Methods: Forty juvenile patients aged 20 years or younger were analysed who underwent balloon mitral valvotomy using Accura balloon in our institution. The procedure was successful in all the patients. The clinical, echocardiographic and haemodynamic parameters were compared pre and postballoon mitral valvotomy.

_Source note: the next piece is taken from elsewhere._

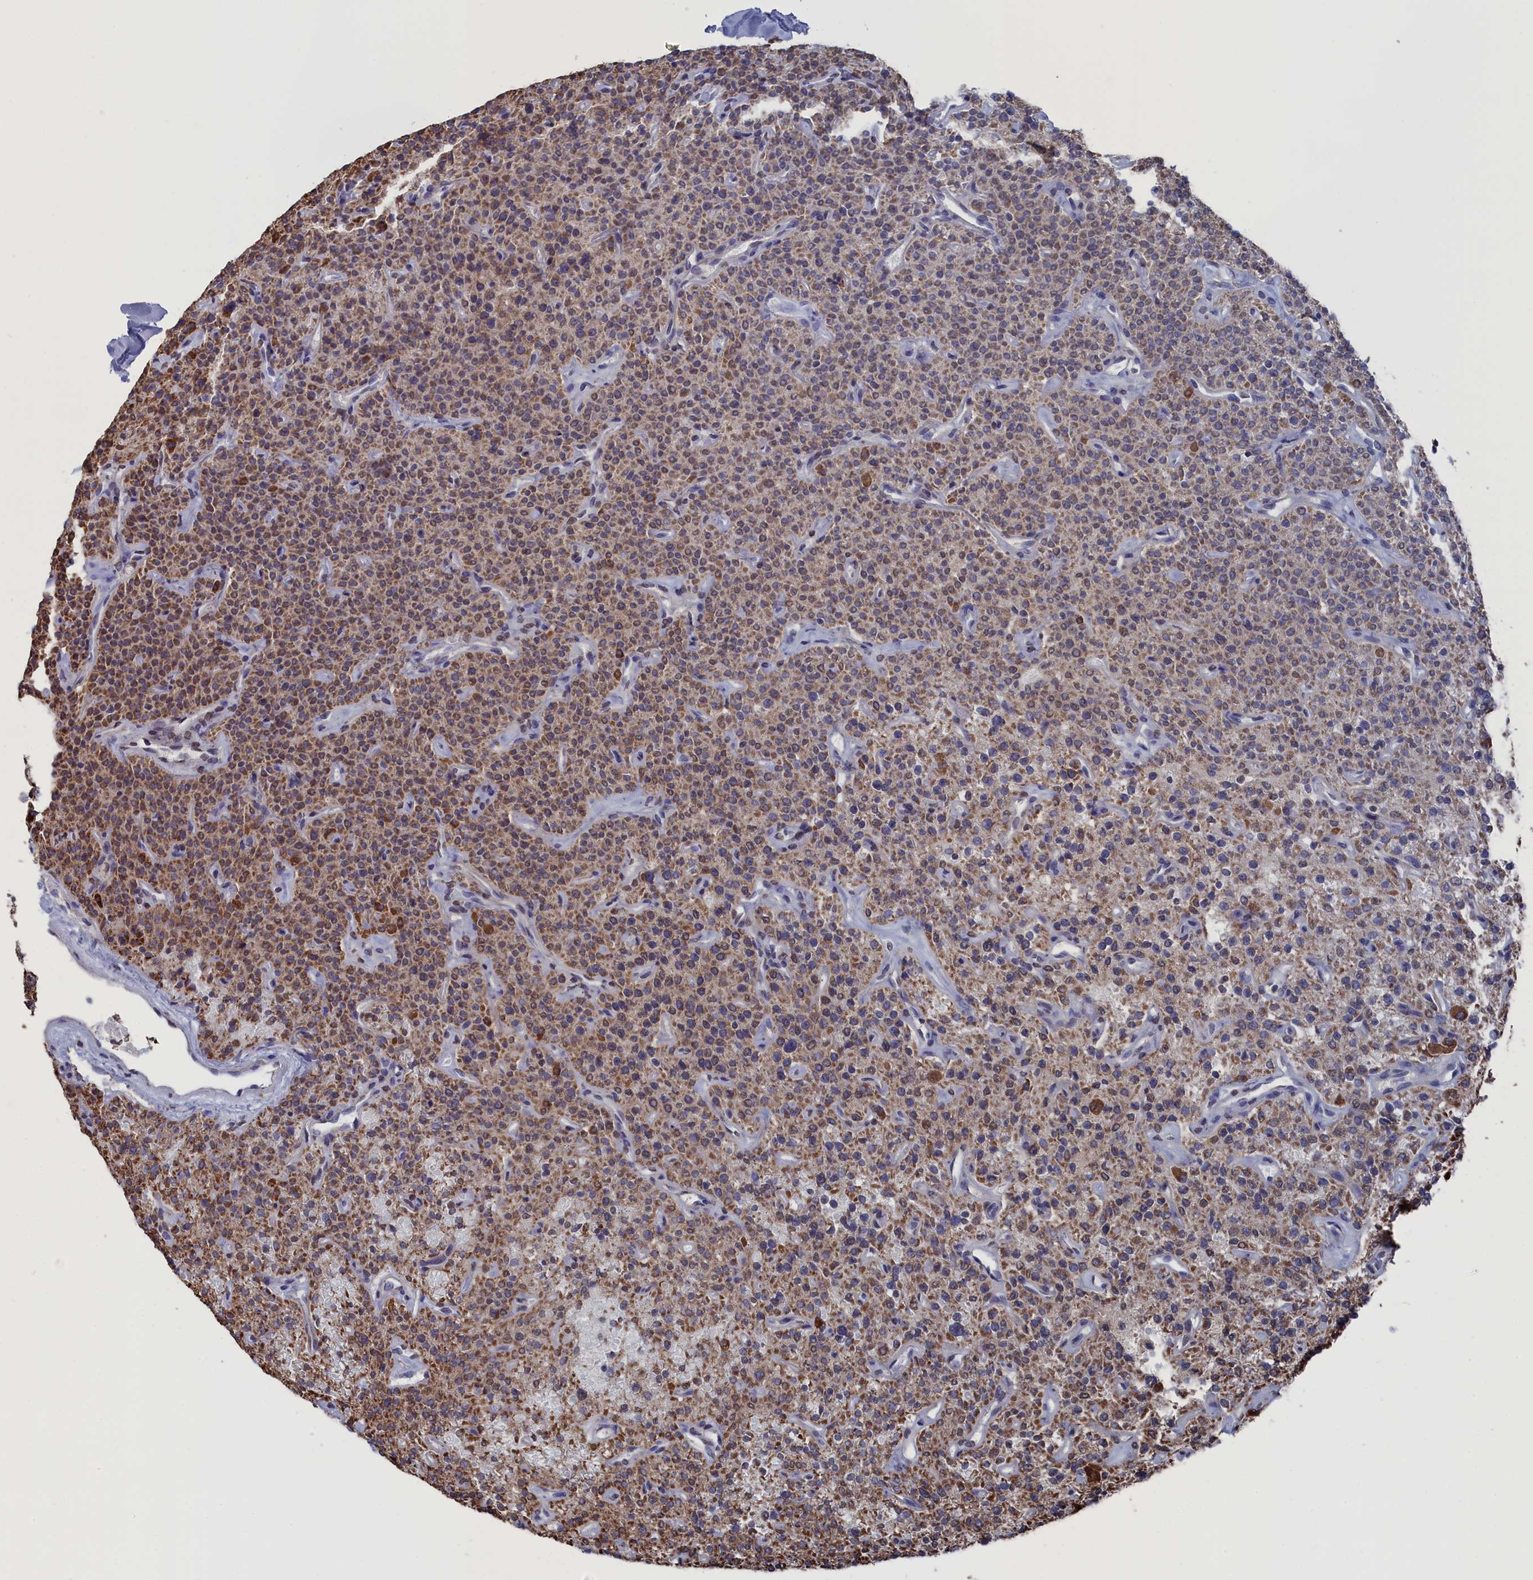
{"staining": {"intensity": "moderate", "quantity": ">75%", "location": "cytoplasmic/membranous"}, "tissue": "parathyroid gland", "cell_type": "Glandular cells", "image_type": "normal", "snomed": [{"axis": "morphology", "description": "Normal tissue, NOS"}, {"axis": "topography", "description": "Parathyroid gland"}], "caption": "Immunohistochemistry (IHC) (DAB) staining of unremarkable human parathyroid gland shows moderate cytoplasmic/membranous protein expression in about >75% of glandular cells.", "gene": "SMG9", "patient": {"sex": "male", "age": 46}}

Results: New York Heart Association functional class was II and III in 62.5% and 37.5% respectively. Atrial fibrillation was not seen in the juvenile group. Mitral valve deformity asper Wilkins Score was 8.57±0.67. Mitral valve area index by 2D echo was 0.62 ± 0.097 cm2/m2 and was larger (1.38 ± 0.19) after the procedure (p value < 0.0001). Mitral valve gradient (19.85±7.31 mm hg) and mean PASP (70.15±19.2 mm hg) was higher before balloon mitral valvotomy, after balloon mitral valvotomy the values were 7.45 ± 2.57 (P < 0.001) and 40.48±10.30 respectively (p = 0.0001). The mean value for left atrial pressure was 27.48±6.02 and 14.95±5.92 both pre and postballoon mitral valvotomy (P value 0.0001 and 0.0001 respectively). The procedural success was 95%.
Conclusion: Balloon mitral valvotomy is safe and effective in young with rheumatic mitral stenosis and provides better immediate results.